As more photographers severely alter images for their own use, my fear is that those photographers will become the stock photographers of the future. Too many photographers copy the examples set by others. In the 1980s a landscape photographer was fined for cutting down a small sapling in a California N.P. The tree wasn’t in the way. He had an Ansel Adams picture with him and it was made in 1949. The sapling was not there in 1949 and he wanted to be as good as Ansel Adams. He admitted he had done things like this before as he traveled America trying to make the same pictures that Ansel had made. At least Ansel was a great man. There is one well-known photographer and workshop teacher who teaches hundreds of future photographers to not only remove and reconstruct everything in the picture frame, but to rebuild any flaws in their wildlife subjects as well. This includes creating a new wing if you cut it off photographically. It is those of you yelling wow, cool, that worry me. Photographic greed can be ugly. Once your images make their way into magazines, it is no longer only about you. The truth is (in my opinion) that viewing those images made perfect by manipulation, can become boring after a while.

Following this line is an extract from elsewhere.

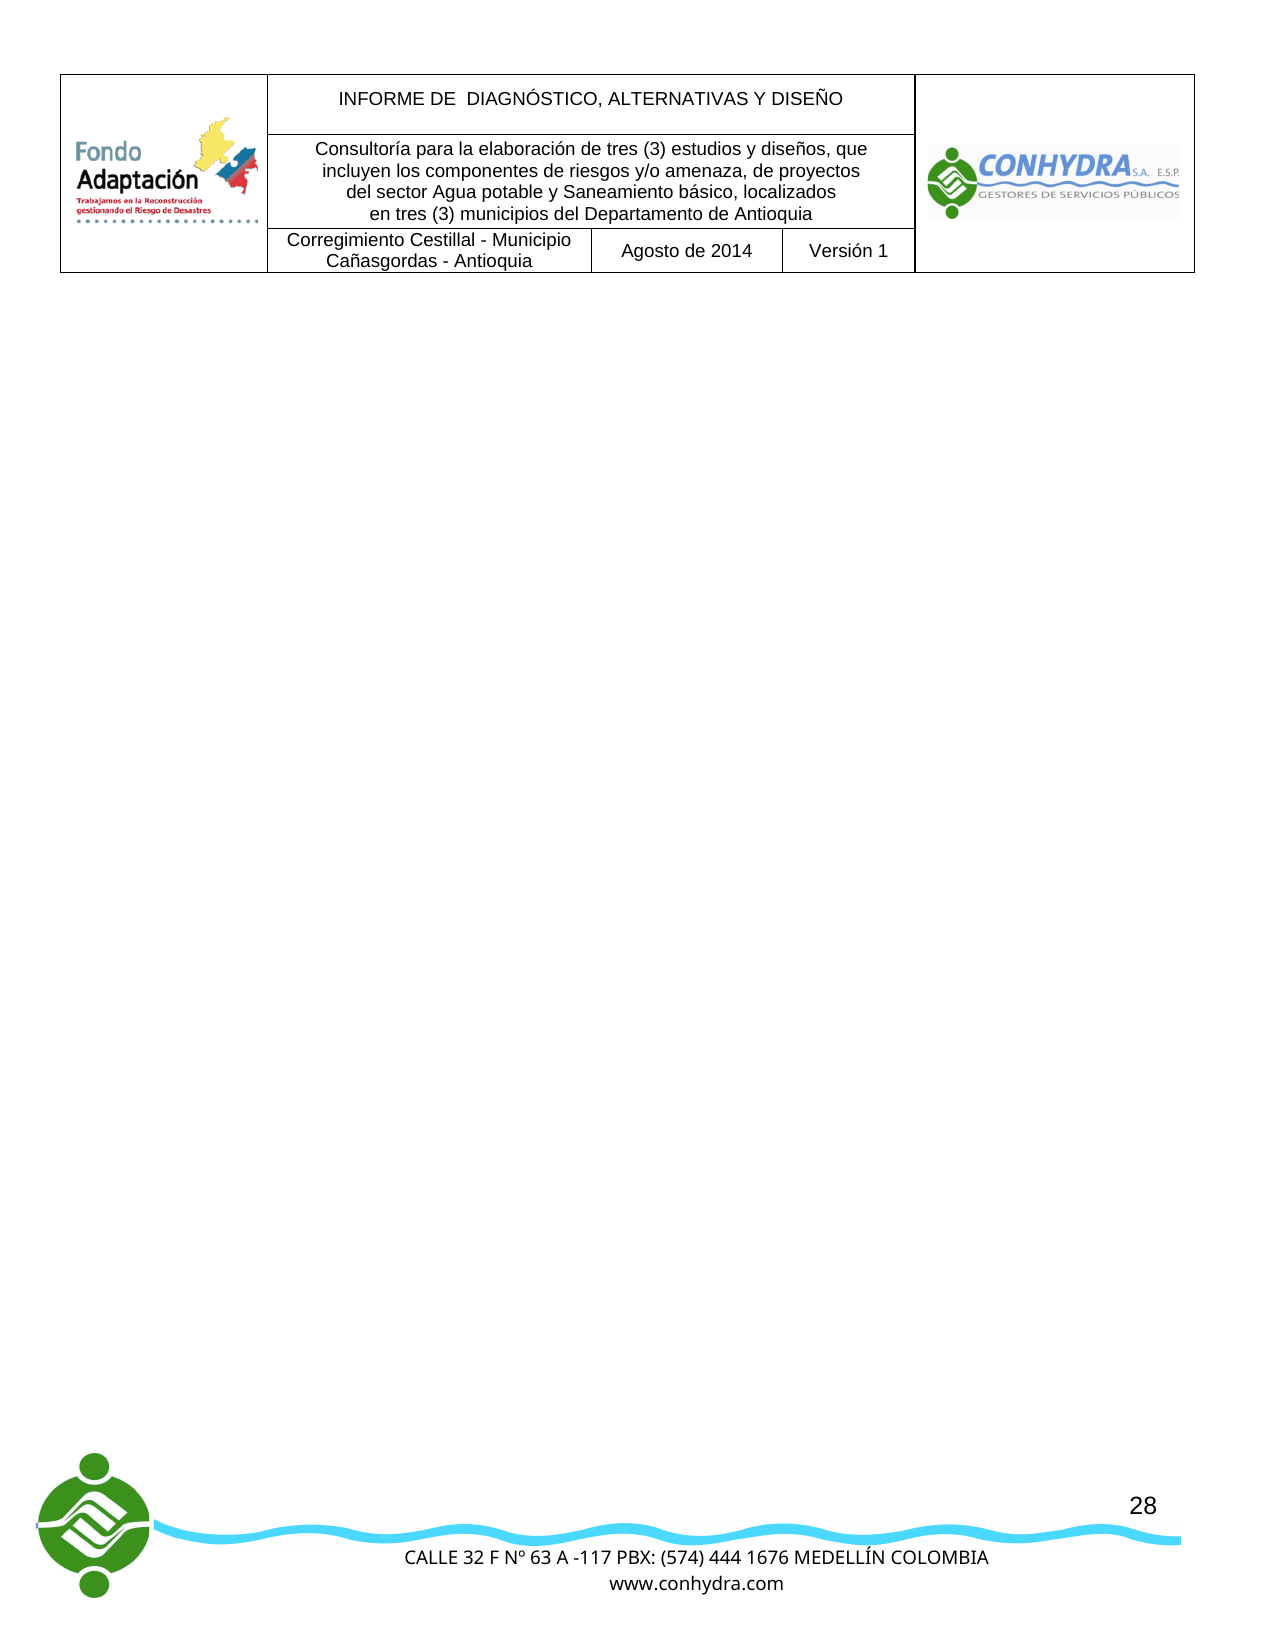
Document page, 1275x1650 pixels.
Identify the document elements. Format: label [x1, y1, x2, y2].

When to manipulate an image and how far to go will always vary from photographer to photographer. I admit that I have a fear of future generations of magazine/book readers, never getting to see the whole story of nature. There is no subject I can think of that should be perpetually cleansed with no educational value. We learn only by viewing all of the facts on any given subject.
Please note that the lack of capitalization of the word that defines this post is intentional and is done for legal reasons. The term is in fact often a verb in this article.